Linebackers – 75, 23rd (15% Defense, 4% Overall)
The Chargers had a lot of developmental pieces at the linebacker spot and that was before the selection of Murray. Perryman is the veteran of the linebacking group that could be phased out as the team tries to work in younger players like Tranquill and Murray. Tranquill will likely be the middle man at the second level unless he suffers an injury. Tranquill in the middle will lead Murray to be more of an outside linebacker during his rookie campaign.
Kyzir White has shown some flashes but the coaching staff hasn’t given him some of the opportunities many thought he would have. Nick Vigil comes over from Cincinnati where he had over 100 tackles last year for the Bengals and provides solid depth in case of injuries. Malik Jefferson was selected in the third round of the 2018 draft by Cincinnati but couldn’t make their horrendous linebacker room last year. Jefferson will likely be cut this year by the Chargers as the team has added Vigil and Murray and retains the trio of Perryman, Tranquill, and White.
Secondary – 86.5 3rd (26% Defense, 17% Overall)
The secondary is the best part of this roster. The trio of Casey Hayward, Desmond King, and newly signed, Chris Harris is a tremendous trio that brings a ton of starting experience and production. Even behind those three, the Chargers have a ton of depth. Michael Davis and Brandon Facyson are more than reliable as the fourth and fifth options at the position. Derwin James is perhaps the best safety in the league today. James is your do it all safety who can also play some box linebacker and rush the passer when needed.
Opposite of him will be Rayshawn Jenkins who had three interceptions last year. The Chargers tend to play a lot of three safety sets on defense. Nasir Adderley needs to take a major step forward after an abysmal rookie year which saw him only be on the field for ten snaps due to a hamstring injury. Adderley has a ton of tools to be one of the best safeties in the league but might have to fight for snaps with the addition of Alohi Gilman. Gilman has been compared to former Charger, Adrian Phillips, and could play that role, as well as a ton of special teams in his rookie year.
Coach and Culture – 80.5, T-16th (19% Offense, 28% Defense, 15% Overall)

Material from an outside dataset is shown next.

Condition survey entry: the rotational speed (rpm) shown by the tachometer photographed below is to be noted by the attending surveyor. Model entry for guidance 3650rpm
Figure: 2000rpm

The losses of Rivers, Gordon, and Okung on the offensive side of the ball is certainly painful. Instead of being a pass-oriented team, the Chargers will now turn to a play-action, run-oriented style team with Taylor at the helm for at least the first few weeks. Telesco made the offensive line a priority and upgraded two positions on the offensive line during the offseason. Due to some long-time players not being retained, the Chargers rank 22nd in offensive coach and culture.

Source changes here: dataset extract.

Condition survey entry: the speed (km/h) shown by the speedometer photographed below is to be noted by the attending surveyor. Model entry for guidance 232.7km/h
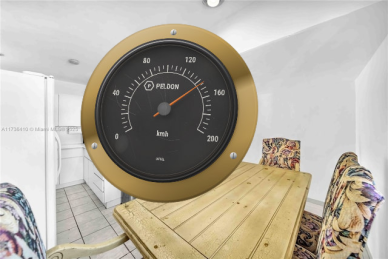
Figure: 145km/h
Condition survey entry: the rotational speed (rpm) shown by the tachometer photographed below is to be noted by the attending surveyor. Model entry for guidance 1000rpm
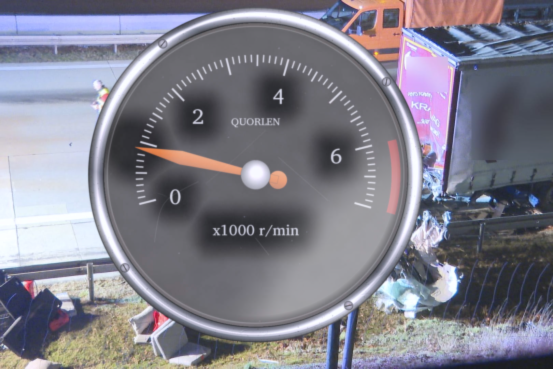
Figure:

While the Chargers welcome a few new starters on defense, the core of their superstars remain in Bosa, Hayward, Ingram, and James. The Chargers defense might now have to carry them to the playoffs if need be. Los Angeles has a ton of experience in the secondary and that along with Gus Bradley’s experience leads them to rank 15th in defensive coach and culture.
The Chargers are in quite the predicament. They have a quarterback controversy but also a roster that is ready to win now. Besides a hole at right tackle and the depth on the interior of the defensive line, Los Angeles doesn’t have many needs to address. They could potentially make the playoffs if Taylor plays well, but could also be in the cellar of the AFC West if Taylor plays poorly and Herbert is thrown to the wolves earlier than expected.